Dovendo
presentare un “umorista” che si esprime attraverso figure,
segni, colori, mi sono chiesto seriamente se è poi vero che
coloro che si dedicano a questa attività suscitino effettivamente
il riso, che dovrebbe essere il frutto naturale della comicità.
Al gioco e all’invenzione del segno, alla creatività
delle forme, all’attrazione dei colori, agli accostamenti imprevisti
con logiche sotterranee misteriose, corrisponde a tutta prima un forte
accento giocoso, ma se ne cogli il senso profondo, ti accorgi che
il messaggio trasmesso è angosciante. Comunica un senso diffuso
di vuoto.
Basti accennare ai temi che Pierpaolo Perazzolli affronta: l’assurdo
della vita, la disperata solitudine, il consumismo onnivoro, il bombardamento
telematico, le grandi e piccole ossessioni quotidiane, le trasformazioni
genetiche, l’ecologia (come mito, utopia, non meta perseguibile).
E ancora: lo sfruttamento dell’uomo-massa, il dio profitto il
cui immenso stomaco macina ogni valore, l’individuo schiacciato
dalla globalizzazione, la nuova dea Kalì che tutto ingoia e
tritura.
Più in generale, l’insicurezza cosmica nella quale viviamo,
l’inafferrabilità di un senso unitario che leghi fatti,
pensieri, cose.
In un mondo polverizzato nel caotico disperdersi dei suoi infiniti
frammenti, cogliere l’essenza, scoprire il filo d’Arianna
che ci colleghi al tutto e che ci guidi verso un percorso che ci porti
a traguardi rassicuranti è impossibile o quasi.
E che c’è da ridere in tutto questo?
I cosidetti “umoristi” sono semplicemente artisti come
gli altri e perciò interpretano il mondo nel quale vivono così
come i pittori, i poeti, i musicisti, i romanzieri.
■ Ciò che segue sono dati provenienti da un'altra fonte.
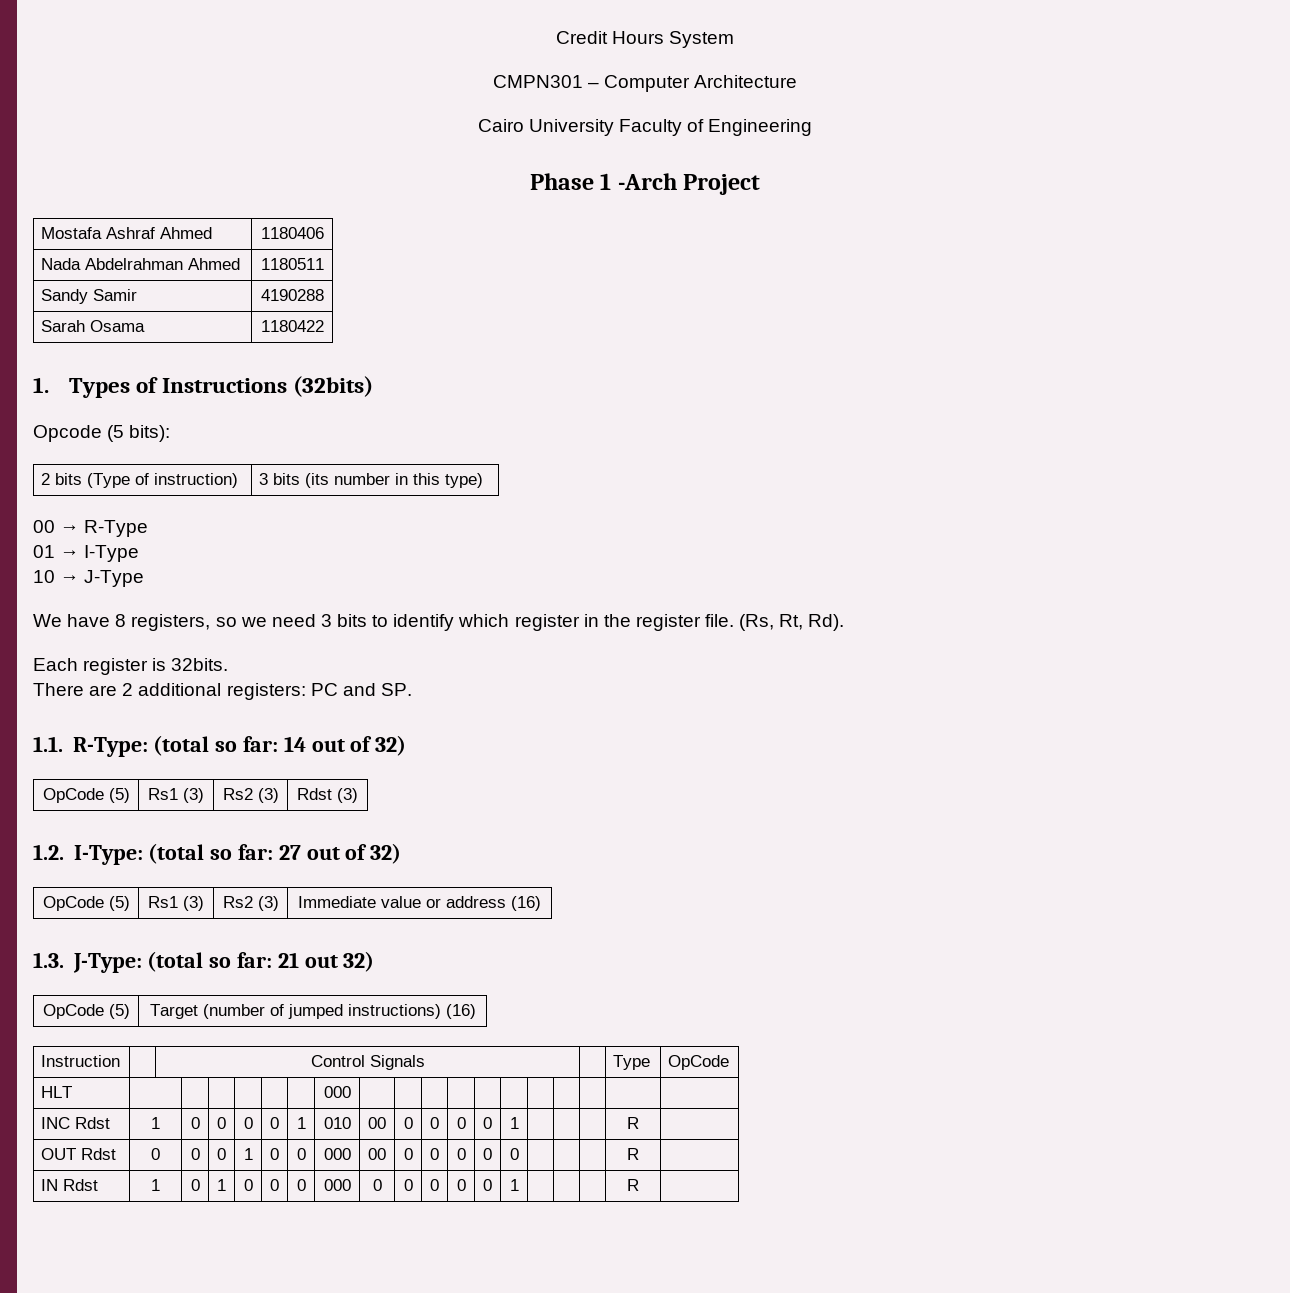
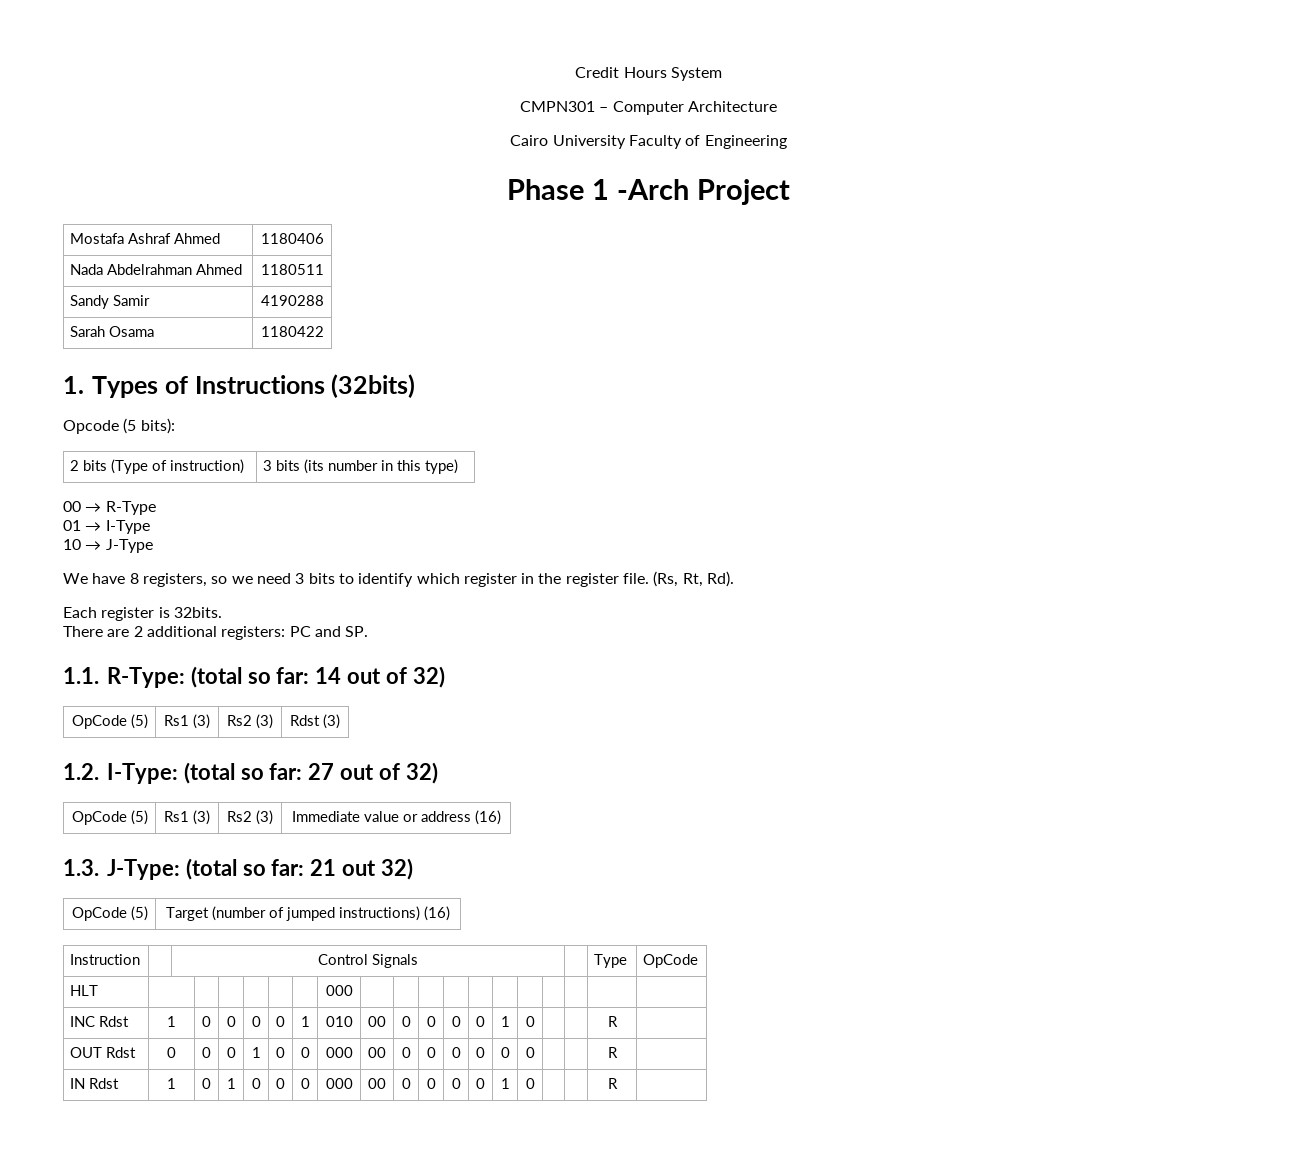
(519, 1123) none -> [525,1016,535,1027] 0
(519, 1154) none -> [525,1047,535,1058] 0
[372,1179,382,1191] [403,1179,413,1191] [430,1179,439,1191] [456,1179,466,1191] [483,1179,492,1191] [509,1179,519,1191] 0 | 0 | 0 | 0 | 0 | 1 | -> [368,1078,386,1089] [401,1078,411,1089] [426,1078,436,1089] [451,1078,461,1089] [476,1078,485,1089] [500,1078,510,1089] [525,1078,535,1089] 00 | 0 | 0 | 0 | 0 | 1 | 0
L’arte moderna
non si può distinguere in comparti separati: esprime la contraddittorietà
del nostro essere nel mondo, evidenzia il malessere diffuso, inventando
forme sempre nuove e dirompenti di espressione.
Nel 1908 Luigi Pirandello cercò di spiegare che l’umorismo
scopre la sofferenza che c’è dietro le sfasature apparentemente
ridicole della realtà, che l’umorista si sente solidale
con la sofferenza la quale cova sotto il ridicolo e mescola il riso
col pianto. Sa Iddio quanto Pirandello avesse visto lontano, con il
suo straordinario spirito profetico.
Ho voluto dilungarmi su questo argomento perchè credo di aver
intuito come il genere “umoristico”si sia trasformato
profondamente in questi ultimi anni, sia diventato tentativo autentico
di lettura e di interpretazione della realtà, non solo deformazione
caricaturale della stessa. In altri termini come si sia trasformato
da “arte minore” ad “arte” nel senso più
ampio della parola.
Il libro di Pierpaolo Perazzolli esprime in pieno questo percorso
dell’umorismo: in un mondo complesso in cui tutto è inafferrabile,
anche chi disegna non ha solo il diritto, ma anzi il dovere di essere
complicato, anche ermetico, se ne sente la necessità. E la
sua comicità apparente affonda le sue radici nel magma di ciò
che nessuno riesce a capire e che è il sottofondo ansiogeno
del nostro vivere quotidiano. Allora cerchiamo di capire che Pierpaolo
Perazzolli, anche se egli pensa di farci ridere, ci induce invece
a riflettere sul senso più profondo della vita.